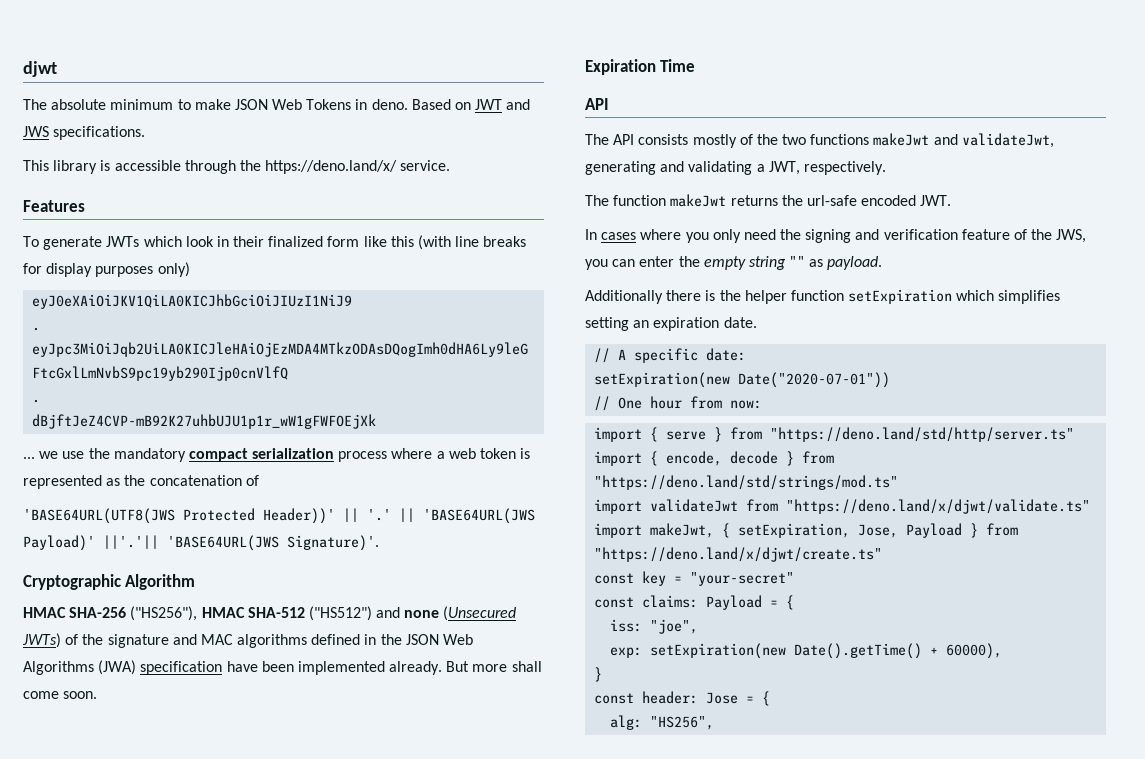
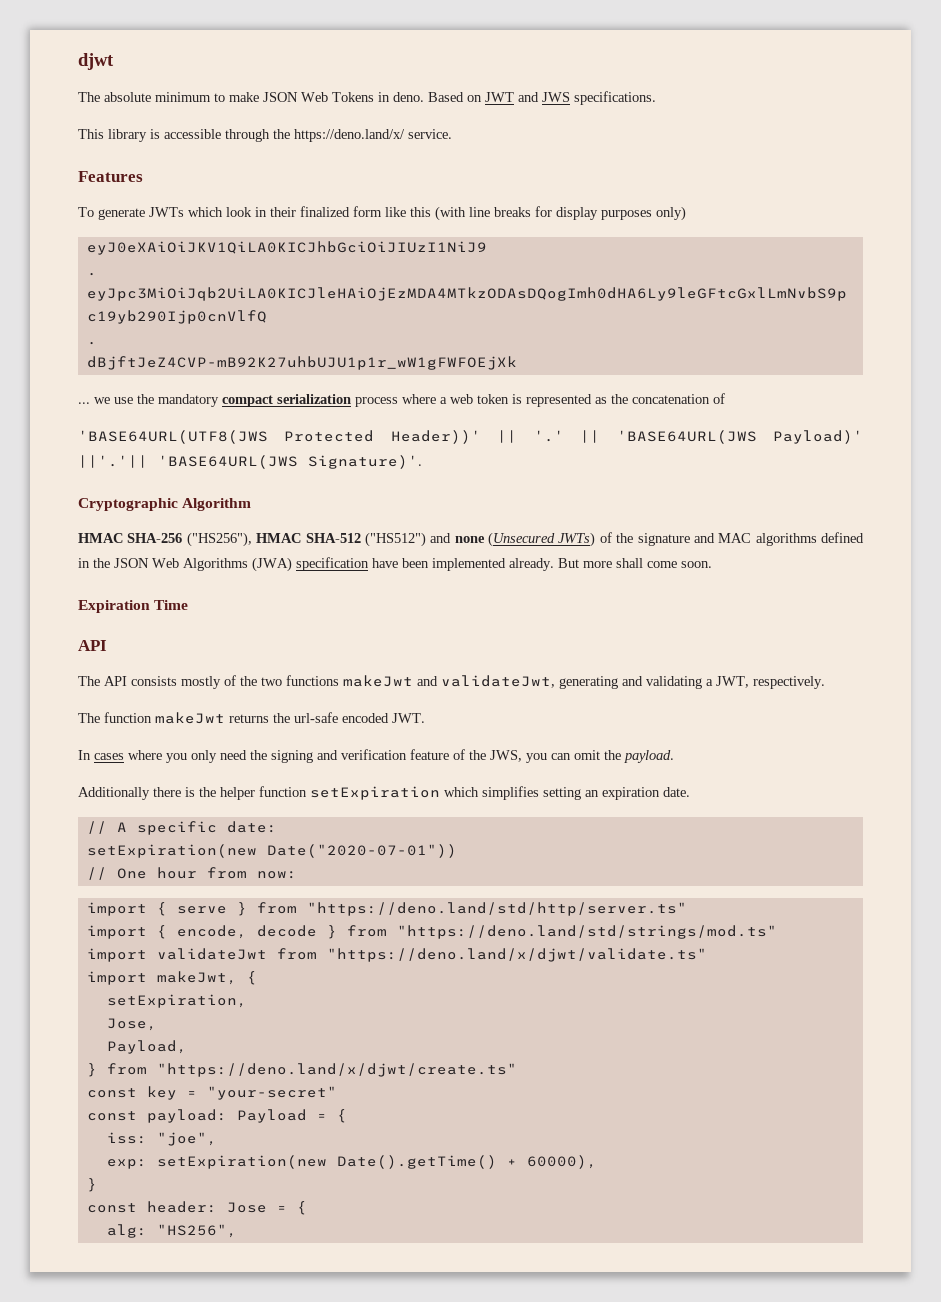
[639,256,824,270] enter the empty string "" as -> [574,750,621,760] omit the
(731, 530) none -> (257, 978) //
(851, 530) none -> (247, 1001) //
[906,523,963,538] Payload -> [106,1040,187,1054] // Payload, //
[642,595,699,608] claims: -> [146,1109,227,1123] payload:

::::

▶ Task to complete
Each line from the one containing "(731, 530) none -> (257, 978) //" through the last line of the entries is to be copied exactly, with no other lines added.

▶ Response to this exercise
(731, 530) none -> (257, 978) //
(851, 530) none -> (247, 1001) //
[906,523,963,538] Payload -> [106,1040,187,1054] // Payload, //
[642,595,699,608] claims: -> [146,1109,227,1123] payload:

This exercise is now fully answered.